╭─ Dataset records

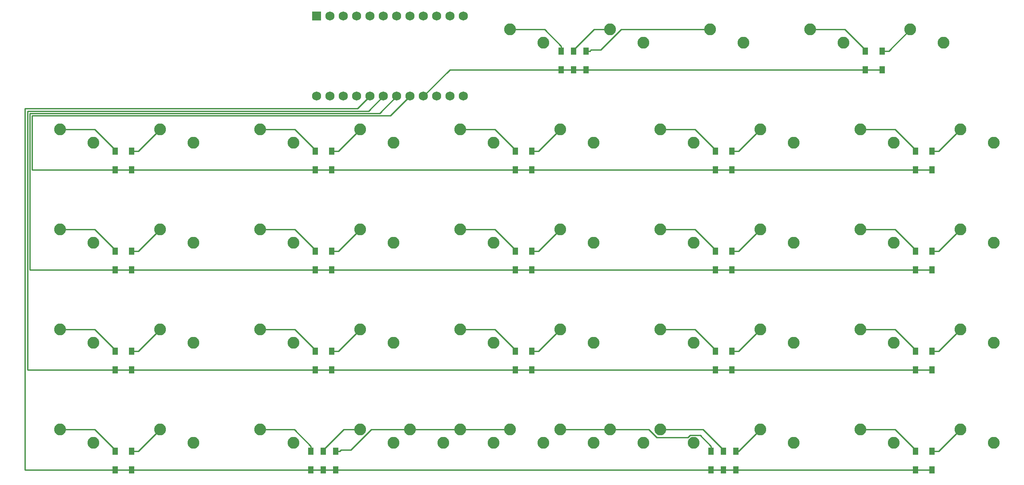
<source format=gtl>
G04 #@! TF.GenerationSoftware,KiCad,Pcbnew,(5.1.4)-1*
G04 #@! TF.CreationDate,2021-09-01T13:47:45-10:00*
G04 #@! TF.ProjectId,oya45,6f796134-352e-46b6-9963-61645f706362,rev?*
G04 #@! TF.SameCoordinates,Original*
G04 #@! TF.FileFunction,Copper,L1,Top*
G04 #@! TF.FilePolarity,Positive*
%FSLAX46Y46*%
G04 Gerber Fmt 4.6, Leading zero omitted, Abs format (unit mm)*
G04 Created by KiCad (PCBNEW (5.1.4)-1) date 2021-09-01 13:47:45*
%MOMM*%
%LPD*%
G04 APERTURE LIST*
%ADD10C,2.250000*%
%ADD11R,1.000000X1.400000*%
%ADD12R,1.752600X1.752600*%
%ADD13C,1.752600*%
%ADD14C,0.254000*%
G04 APERTURE END LIST*
D10*
X232410000Y-54610000D03*
X226060000Y-52070000D03*
X99060000Y-111760000D03*
X92710000Y-109220000D03*
X175260000Y-111760000D03*
X168910000Y-109220000D03*
X146685000Y-35560000D03*
X140335000Y-33020000D03*
D11*
X211137500Y-37118750D03*
X211137500Y-40668750D03*
X207962500Y-37118750D03*
X207962500Y-40668750D03*
X154781250Y-37118750D03*
X154781250Y-40668750D03*
X152400000Y-40668750D03*
X152400000Y-37118750D03*
X150018750Y-37118750D03*
X150018750Y-40668750D03*
X220662500Y-113318750D03*
X220662500Y-116868750D03*
X217487500Y-116868750D03*
X217487500Y-113318750D03*
X183356250Y-113318750D03*
X183356250Y-116868750D03*
X180975000Y-113318750D03*
X180975000Y-116868750D03*
X178593750Y-113318750D03*
X178593750Y-116868750D03*
X107156250Y-113318750D03*
X107156250Y-116868750D03*
X104775000Y-113318750D03*
X104775000Y-116868750D03*
X102393750Y-113318750D03*
X102393750Y-116868750D03*
X68262500Y-113318750D03*
X68262500Y-116868750D03*
X65087500Y-113318750D03*
X65087500Y-116868750D03*
X220662500Y-94268750D03*
X220662500Y-97818750D03*
X217487500Y-94268750D03*
X217487500Y-97818750D03*
X182562500Y-94268750D03*
X182562500Y-97818750D03*
X179387500Y-94268750D03*
X179387500Y-97818750D03*
X144462500Y-94268750D03*
X144462500Y-97818750D03*
X141287500Y-94268750D03*
X141287500Y-97818750D03*
X106362500Y-94268750D03*
X106362500Y-97818750D03*
X103187500Y-94268750D03*
X103187500Y-97818750D03*
X68262500Y-94268750D03*
X68262500Y-97818750D03*
X65087500Y-94268750D03*
X65087500Y-97818750D03*
X220662500Y-75218750D03*
X220662500Y-78768750D03*
X217487500Y-75218750D03*
X217487500Y-78768750D03*
X182562500Y-75218750D03*
X182562500Y-78768750D03*
X179387500Y-75218750D03*
X179387500Y-78768750D03*
X144462500Y-75218750D03*
X144462500Y-78768750D03*
X141287500Y-75218750D03*
X141287500Y-78768750D03*
X106362500Y-75218750D03*
X106362500Y-78768750D03*
X103187500Y-75218750D03*
X103187500Y-78768750D03*
X68262500Y-75218750D03*
X68262500Y-78768750D03*
X65087500Y-75218750D03*
X65087500Y-78768750D03*
X220662500Y-56168750D03*
X220662500Y-59718750D03*
X217487500Y-56168750D03*
X217487500Y-59718750D03*
X182562500Y-56168750D03*
X182562500Y-59718750D03*
X179387500Y-56168750D03*
X179387500Y-59718750D03*
X144462500Y-56168750D03*
X144462500Y-59718750D03*
X141287500Y-56168750D03*
X141287500Y-59718750D03*
X106362500Y-59718750D03*
X106362500Y-56168750D03*
X103187500Y-56168750D03*
X103187500Y-59718750D03*
X68262500Y-56168750D03*
X68262500Y-59718750D03*
X65087500Y-59718750D03*
X65087500Y-56168750D03*
D10*
X203835000Y-35560000D03*
X197485000Y-33020000D03*
X222885000Y-35560000D03*
X216535000Y-33020000D03*
D12*
X103505000Y-30480000D03*
D13*
X106045000Y-30480000D03*
X108585000Y-30480000D03*
X111125000Y-30480000D03*
X113665000Y-30480000D03*
X116205000Y-30480000D03*
X118745000Y-30480000D03*
X121285000Y-30480000D03*
X123825000Y-30480000D03*
X126365000Y-30480000D03*
X128905000Y-30480000D03*
X131445000Y-45720000D03*
X128905000Y-45720000D03*
X126365000Y-45720000D03*
X123825000Y-45720000D03*
X121285000Y-45720000D03*
X118745000Y-45720000D03*
X116205000Y-45720000D03*
X113665000Y-45720000D03*
X111125000Y-45720000D03*
X108585000Y-45720000D03*
X106045000Y-45720000D03*
X131445000Y-30480000D03*
X103505000Y-45720000D03*
D10*
X165735000Y-111760000D03*
X159385000Y-109220000D03*
X127635000Y-111760000D03*
X121285000Y-109220000D03*
X140335000Y-109220000D03*
X146685000Y-111760000D03*
X184785000Y-35560000D03*
X178435000Y-33020000D03*
X165735000Y-35560000D03*
X159385000Y-33020000D03*
X232410000Y-111760000D03*
X226060000Y-109220000D03*
X213360000Y-111760000D03*
X207010000Y-109220000D03*
X194310000Y-111760000D03*
X187960000Y-109220000D03*
X156210000Y-111760000D03*
X149860000Y-109220000D03*
X137160000Y-111760000D03*
X130810000Y-109220000D03*
X118110000Y-111760000D03*
X111760000Y-109220000D03*
X80010000Y-111760000D03*
X73660000Y-109220000D03*
X60960000Y-111760000D03*
X54610000Y-109220000D03*
X232410000Y-92710000D03*
X226060000Y-90170000D03*
X213360000Y-92710000D03*
X207010000Y-90170000D03*
X194310000Y-92710000D03*
X187960000Y-90170000D03*
X175260000Y-92710000D03*
X168910000Y-90170000D03*
X156210000Y-92710000D03*
X149860000Y-90170000D03*
X137160000Y-92710000D03*
X130810000Y-90170000D03*
X118110000Y-92710000D03*
X111760000Y-90170000D03*
X99060000Y-92710000D03*
X92710000Y-90170000D03*
X80010000Y-92710000D03*
X73660000Y-90170000D03*
X60960000Y-92710000D03*
X54610000Y-90170000D03*
X232410000Y-73660000D03*
X226060000Y-71120000D03*
X213360000Y-73660000D03*
X207010000Y-71120000D03*
X194310000Y-73660000D03*
X187960000Y-71120000D03*
X175260000Y-73660000D03*
X168910000Y-71120000D03*
X149860000Y-71120000D03*
X156210000Y-73660000D03*
X137160000Y-73660000D03*
X130810000Y-71120000D03*
X118110000Y-73660000D03*
X111760000Y-71120000D03*
X99060000Y-73660000D03*
X92710000Y-71120000D03*
X80010000Y-73660000D03*
X73660000Y-71120000D03*
X60960000Y-73660000D03*
X54610000Y-71120000D03*
X213360000Y-54610000D03*
X207010000Y-52070000D03*
X194310000Y-54610000D03*
X187960000Y-52070000D03*
X175260000Y-54610000D03*
X168910000Y-52070000D03*
X156210000Y-54610000D03*
X149860000Y-52070000D03*
X137160000Y-54610000D03*
X130810000Y-52070000D03*
X118110000Y-54610000D03*
X111760000Y-52070000D03*
X99060000Y-54610000D03*
X92710000Y-52070000D03*
X80010000Y-54610000D03*
X73660000Y-52070000D03*
X60960000Y-54610000D03*
X54610000Y-52070000D03*
D14*
X117563960Y-49441040D02*
X121285000Y-45720000D01*
X49326770Y-49441040D02*
X117563960Y-49441040D01*
X220662500Y-59718750D02*
X49326770Y-59718750D01*
X49326770Y-59718750D02*
X49326770Y-49441040D01*
X65087500Y-55968750D02*
X65087500Y-56168750D01*
X61188750Y-52070000D02*
X65087500Y-55968750D01*
X54610000Y-52070000D02*
X61188750Y-52070000D01*
X69561250Y-56168750D02*
X68262500Y-56168750D01*
X73660000Y-52070000D02*
X69561250Y-56168750D01*
X103187500Y-55968750D02*
X103187500Y-56168750D01*
X99288750Y-52070000D02*
X103187500Y-55968750D01*
X92710000Y-52070000D02*
X99288750Y-52070000D01*
X107661250Y-56168750D02*
X106362500Y-56168750D01*
X111760000Y-52070000D02*
X107661250Y-56168750D01*
X141287500Y-55968750D02*
X141287500Y-56168750D01*
X137388750Y-52070000D02*
X141287500Y-55968750D01*
X130810000Y-52070000D02*
X137388750Y-52070000D01*
X145761250Y-56168750D02*
X144462500Y-56168750D01*
X149860000Y-52070000D02*
X145761250Y-56168750D01*
X179387500Y-55968750D02*
X179387500Y-56168750D01*
X175488750Y-52070000D02*
X179387500Y-55968750D01*
X168910000Y-52070000D02*
X175488750Y-52070000D01*
X183861250Y-56168750D02*
X182562500Y-56168750D01*
X187960000Y-52070000D02*
X183861250Y-56168750D01*
X217487500Y-55968750D02*
X217487500Y-56168750D01*
X213588750Y-52070000D02*
X217487500Y-55968750D01*
X207010000Y-52070000D02*
X213588750Y-52070000D01*
X221961250Y-56168750D02*
X220662500Y-56168750D01*
X226060000Y-52070000D02*
X221961250Y-56168750D01*
X115477970Y-48987030D02*
X118745000Y-45720000D01*
X48872760Y-48987030D02*
X115477970Y-48987030D01*
X220662500Y-78768750D02*
X48872760Y-78768750D01*
X48872760Y-78768750D02*
X48872760Y-48987030D01*
X56200990Y-71120000D02*
X54610000Y-71120000D01*
X61188750Y-71120000D02*
X56200990Y-71120000D01*
X65087500Y-75018750D02*
X61188750Y-71120000D01*
X65087500Y-75218750D02*
X65087500Y-75018750D01*
X69561250Y-75218750D02*
X68262500Y-75218750D01*
X73660000Y-71120000D02*
X69561250Y-75218750D01*
X103187500Y-75018750D02*
X103187500Y-75218750D01*
X99288750Y-71120000D02*
X103187500Y-75018750D01*
X92710000Y-71120000D02*
X99288750Y-71120000D01*
X107661250Y-75218750D02*
X106362500Y-75218750D01*
X111760000Y-71120000D02*
X107661250Y-75218750D01*
X141287500Y-75018750D02*
X141287500Y-75218750D01*
X137388750Y-71120000D02*
X141287500Y-75018750D01*
X130810000Y-71120000D02*
X137388750Y-71120000D01*
X145761250Y-75218750D02*
X144462500Y-75218750D01*
X149860000Y-71120000D02*
X145761250Y-75218750D01*
X179387500Y-75018750D02*
X179387500Y-75218750D01*
X175488750Y-71120000D02*
X179387500Y-75018750D01*
X168910000Y-71120000D02*
X175488750Y-71120000D01*
X183861250Y-75218750D02*
X182562500Y-75218750D01*
X187960000Y-71120000D02*
X183861250Y-75218750D01*
X217487500Y-75018750D02*
X217487500Y-75218750D01*
X213588750Y-71120000D02*
X217487500Y-75018750D01*
X207010000Y-71120000D02*
X213588750Y-71120000D01*
X221961250Y-75218750D02*
X220662500Y-75218750D01*
X226060000Y-71120000D02*
X221961250Y-75218750D01*
X113391980Y-48533020D02*
X116205000Y-45720000D01*
X48418750Y-48533020D02*
X113391980Y-48533020D01*
X220662500Y-97818750D02*
X48418750Y-97818750D01*
X48418750Y-97818750D02*
X48418750Y-48533020D01*
X65087500Y-94068750D02*
X65087500Y-94268750D01*
X61188750Y-90170000D02*
X65087500Y-94068750D01*
X54610000Y-90170000D02*
X61188750Y-90170000D01*
X69561250Y-94268750D02*
X68262500Y-94268750D01*
X73660000Y-90170000D02*
X69561250Y-94268750D01*
X103187500Y-94068750D02*
X103187500Y-94268750D01*
X99288750Y-90170000D02*
X103187500Y-94068750D01*
X92710000Y-90170000D02*
X99288750Y-90170000D01*
X107661250Y-94268750D02*
X106362500Y-94268750D01*
X111760000Y-90170000D02*
X107661250Y-94268750D01*
X141287500Y-94068750D02*
X141287500Y-94268750D01*
X137388750Y-90170000D02*
X141287500Y-94068750D01*
X130810000Y-90170000D02*
X137388750Y-90170000D01*
X145761250Y-94268750D02*
X144462500Y-94268750D01*
X149860000Y-90170000D02*
X145761250Y-94268750D01*
X179387500Y-94068750D02*
X179387500Y-94268750D01*
X175488750Y-90170000D02*
X179387500Y-94068750D01*
X168910000Y-90170000D02*
X175488750Y-90170000D01*
X183861250Y-94268750D02*
X182562500Y-94268750D01*
X187960000Y-90170000D02*
X183861250Y-94268750D01*
X217487500Y-94068750D02*
X217487500Y-94268750D01*
X213588750Y-90170000D02*
X217487500Y-94068750D01*
X207010000Y-90170000D02*
X213588750Y-90170000D01*
X221961250Y-94268750D02*
X220662500Y-94268750D01*
X226060000Y-90170000D02*
X221961250Y-94268750D01*
X111305990Y-48079010D02*
X113665000Y-45720000D01*
X47964740Y-48079010D02*
X111305990Y-48079010D01*
X47964740Y-116866139D02*
X47967351Y-116868750D01*
X47964740Y-48079010D02*
X47964740Y-116866139D01*
X47979621Y-116868750D02*
X47977010Y-116866139D01*
X220662500Y-116868750D02*
X47979621Y-116868750D01*
X56200990Y-109220000D02*
X54610000Y-109220000D01*
X61188750Y-109220000D02*
X56200990Y-109220000D01*
X65087500Y-113118750D02*
X61188750Y-109220000D01*
X65087500Y-113318750D02*
X65087500Y-113118750D01*
X69561250Y-113318750D02*
X68262500Y-113318750D01*
X73660000Y-109220000D02*
X69561250Y-113318750D01*
X102393750Y-112364750D02*
X102393750Y-113318750D01*
X99249000Y-109220000D02*
X102393750Y-112364750D01*
X92710000Y-109220000D02*
X99249000Y-109220000D01*
X104775000Y-113118750D02*
X104775000Y-113318750D01*
X108673750Y-109220000D02*
X104775000Y-113118750D01*
X111760000Y-109220000D02*
X108673750Y-109220000D01*
X140335000Y-109220000D02*
X121285000Y-109220000D01*
X107910250Y-113318750D02*
X107156250Y-113318750D01*
X108131001Y-113097999D02*
X107910250Y-113318750D01*
X110030963Y-113097999D02*
X108131001Y-113097999D01*
X113908962Y-109220000D02*
X110030963Y-113097999D01*
X121285000Y-109220000D02*
X113908962Y-109220000D01*
X151450990Y-109220000D02*
X159385000Y-109220000D01*
X149860000Y-109220000D02*
X151450990Y-109220000D01*
X174199037Y-110672001D02*
X174563039Y-110307999D01*
X168213039Y-110672001D02*
X174199037Y-110672001D01*
X159385000Y-109220000D02*
X166761038Y-109220000D01*
X166761038Y-109220000D02*
X168213039Y-110672001D01*
X178593750Y-112364750D02*
X178593750Y-113318750D01*
X176536999Y-110307999D02*
X178593750Y-112364750D01*
X174563039Y-110307999D02*
X176536999Y-110307999D01*
X180975000Y-113118750D02*
X180975000Y-113318750D01*
X177076250Y-109220000D02*
X180975000Y-113118750D01*
X168910000Y-109220000D02*
X177076250Y-109220000D01*
X183861250Y-113318750D02*
X183356250Y-113318750D01*
X187960000Y-109220000D02*
X183861250Y-113318750D01*
X217487500Y-113118750D02*
X217487500Y-113318750D01*
X213588750Y-109220000D02*
X217487500Y-113118750D01*
X207010000Y-109220000D02*
X213588750Y-109220000D01*
X221961250Y-113318750D02*
X220662500Y-113318750D01*
X226060000Y-109220000D02*
X221961250Y-113318750D01*
X128876250Y-40668750D02*
X123825000Y-45720000D01*
X211137500Y-40668750D02*
X128876250Y-40668750D01*
X150018750Y-36164750D02*
X150018750Y-37118750D01*
X146874000Y-33020000D02*
X150018750Y-36164750D01*
X140335000Y-33020000D02*
X146874000Y-33020000D01*
X152400000Y-36918750D02*
X152400000Y-37118750D01*
X156298750Y-33020000D02*
X152400000Y-36918750D01*
X159385000Y-33020000D02*
X156298750Y-33020000D01*
X155535250Y-37118750D02*
X154781250Y-37118750D01*
X155756001Y-36897999D02*
X155535250Y-37118750D01*
X157570751Y-36897999D02*
X155756001Y-36897999D01*
X161448750Y-33020000D02*
X157570751Y-36897999D01*
X178435000Y-33020000D02*
X161448750Y-33020000D01*
X207962500Y-36918750D02*
X207962500Y-37118750D01*
X204063750Y-33020000D02*
X207962500Y-36918750D01*
X197485000Y-33020000D02*
X204063750Y-33020000D01*
X212436250Y-37118750D02*
X211137500Y-37118750D01*
X216535000Y-33020000D02*
X212436250Y-37118750D01*
M02*

</source>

╰─

Exercise description:
Each line in the listing above from the one containing "X159385000Y-109220000D02*" through the one containing "X154781250Y-37118750D01*" should be repeated exactly, and no other line.

Written solution:
X159385000Y-109220000D02*
X166761038Y-109220000D01*
X166761038Y-109220000D02*
X168213039Y-110672001D01*
X178593750Y-112364750D02*
X178593750Y-113318750D01*
X176536999Y-110307999D02*
X178593750Y-112364750D01*
X174563039Y-110307999D02*
X176536999Y-110307999D01*
X180975000Y-113118750D02*
X180975000Y-113318750D01*
X177076250Y-109220000D02*
X180975000Y-113118750D01*
X168910000Y-109220000D02*
X177076250Y-109220000D01*
X183861250Y-113318750D02*
X183356250Y-113318750D01*
X187960000Y-109220000D02*
X183861250Y-113318750D01*
X217487500Y-113118750D02*
X217487500Y-113318750D01*
X213588750Y-109220000D02*
X217487500Y-113118750D01*
X207010000Y-109220000D02*
X213588750Y-109220000D01*
X221961250Y-113318750D02*
X220662500Y-113318750D01*
X226060000Y-109220000D02*
X221961250Y-113318750D01*
X128876250Y-40668750D02*
X123825000Y-45720000D01*
X211137500Y-40668750D02*
X128876250Y-40668750D01*
X150018750Y-36164750D02*
X150018750Y-37118750D01*
X146874000Y-33020000D02*
X150018750Y-36164750D01*
X140335000Y-33020000D02*
X146874000Y-33020000D01*
X152400000Y-36918750D02*
X152400000Y-37118750D01*
X156298750Y-33020000D02*
X152400000Y-36918750D01*
X159385000Y-33020000D02*
X156298750Y-33020000D01*
X155535250Y-37118750D02*
X154781250Y-37118750D01*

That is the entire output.